The code in this repository does the last step in the complete pipeline, which is haplotypes consolidation. You can find the complete pipeline description in the wiki section.

Haplotypes consolidation - Merging replicates data for each sample

Per each sample, all its replicates are considered. Shared haplotypes between each possible pair of replicates is obtained after excluding singletons. In general, for samples with more than 2 replicates, the pair with the best correlation between the frequencies of their shared haplotypes are chosen as representatives of each sample. Using the same idea, samples in which the pair of replicates are poorly correlated were flagged since they could lead to inaccurate final frequencies of the shared haplotypes.

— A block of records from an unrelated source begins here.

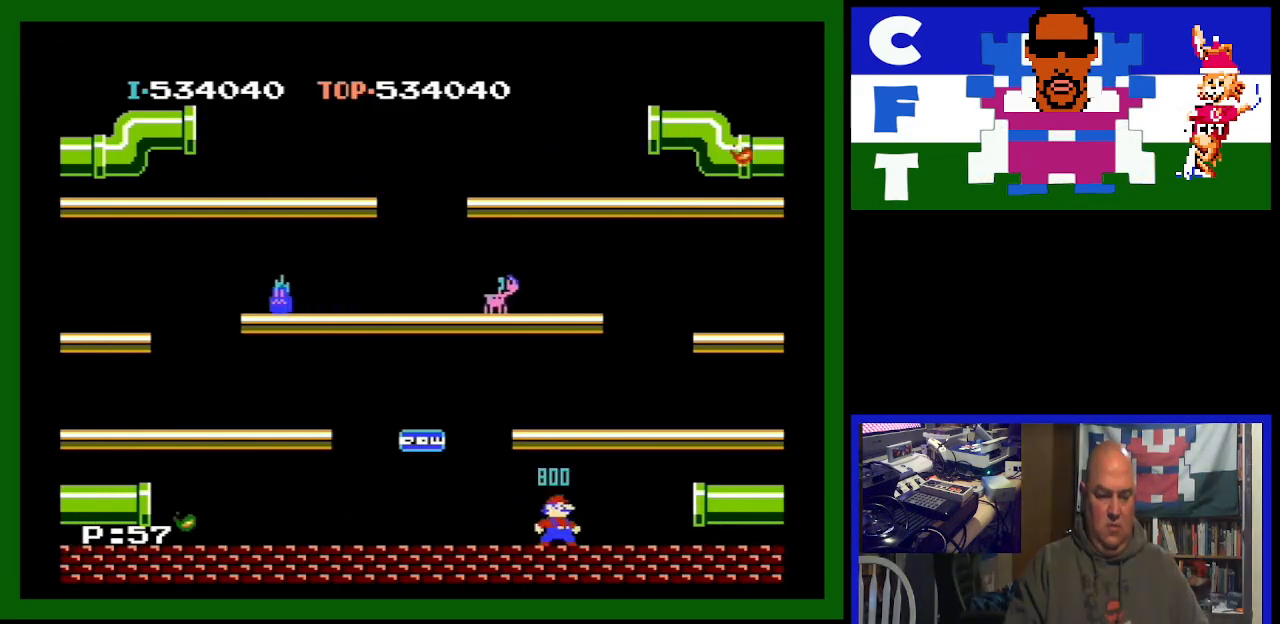
{"buttons": [], "events": []}
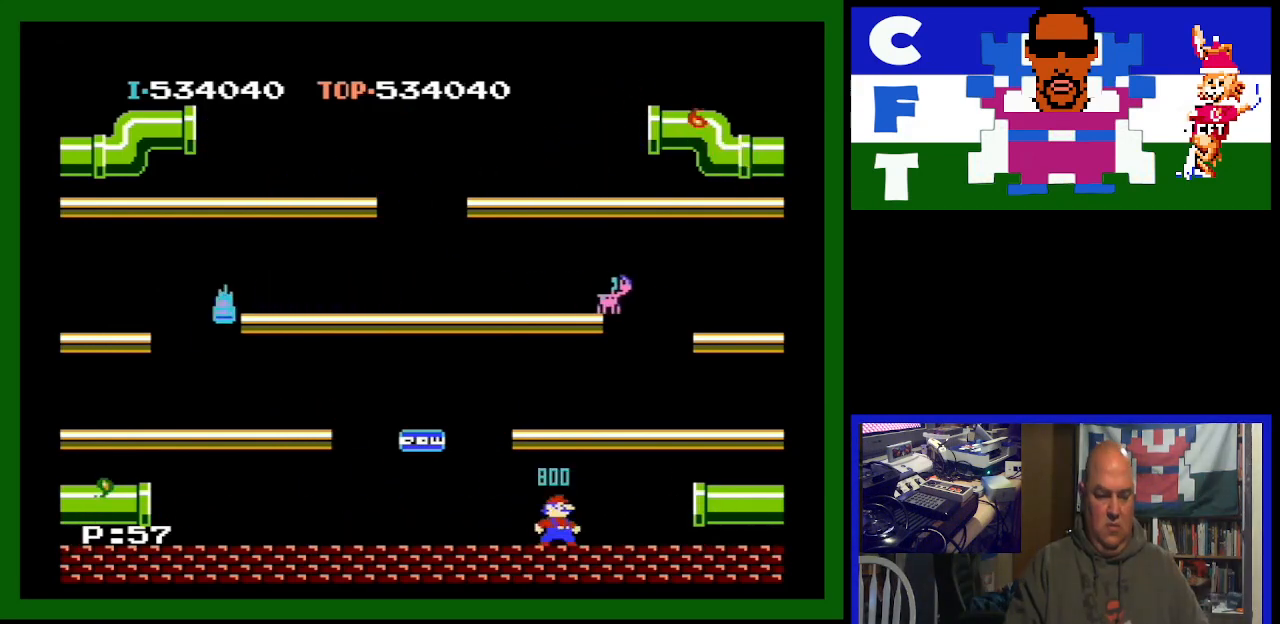
{"buttons": ["DPAD_RIGHT"], "events": [[433, "DPAD_RIGHT", "down"]]}
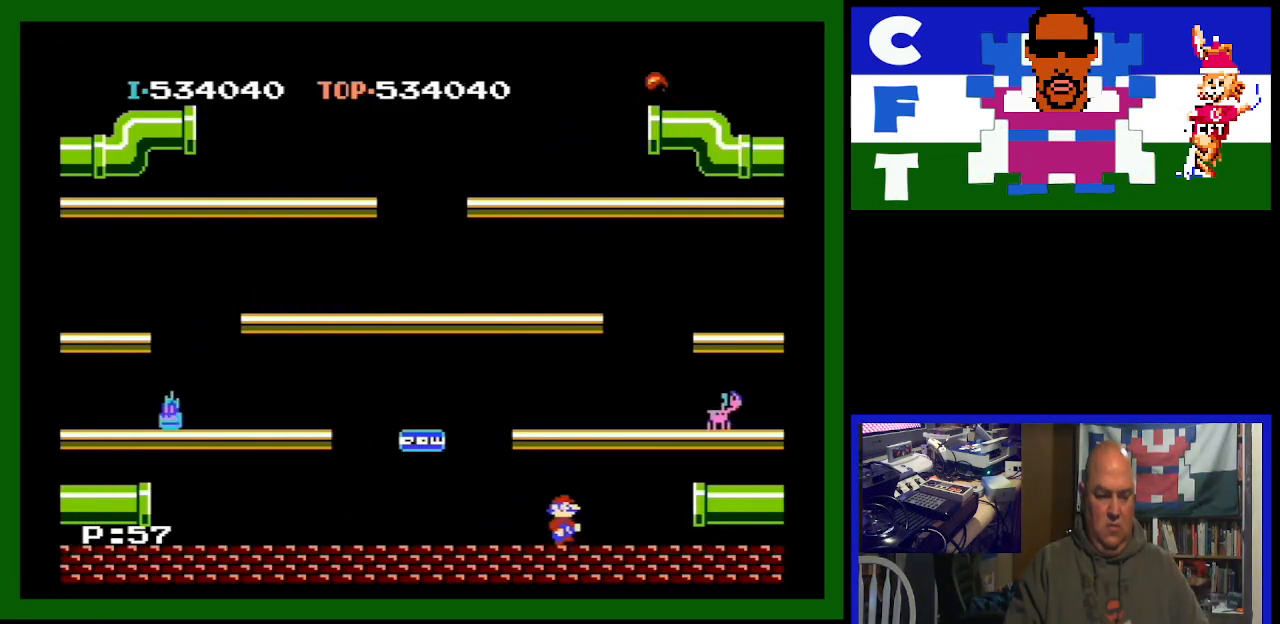
{"buttons": ["A", "DPAD_RIGHT"], "events": [[467, "A", "down"]]}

Once the best pair of replicas is chosen, the final relative frequency of each haplotype is the weighted mean of their frequencies, using the read number per replicate as weight. Haplotypes with a frequency over the selected threshold, 0.436% (look haplotypes cut-off page) are kept and those below the threshold or non shared are collapsed to their closest shared haplotype that satisfies the frequency threshold. Finally, shared haplotypes are tested for chimeric origin. An haplotype is considered a chimera if it is the product of local partial alignments to other two haplotypes present in the same sample at higher frequencies.

Check process_qlusters_master.R code for this step.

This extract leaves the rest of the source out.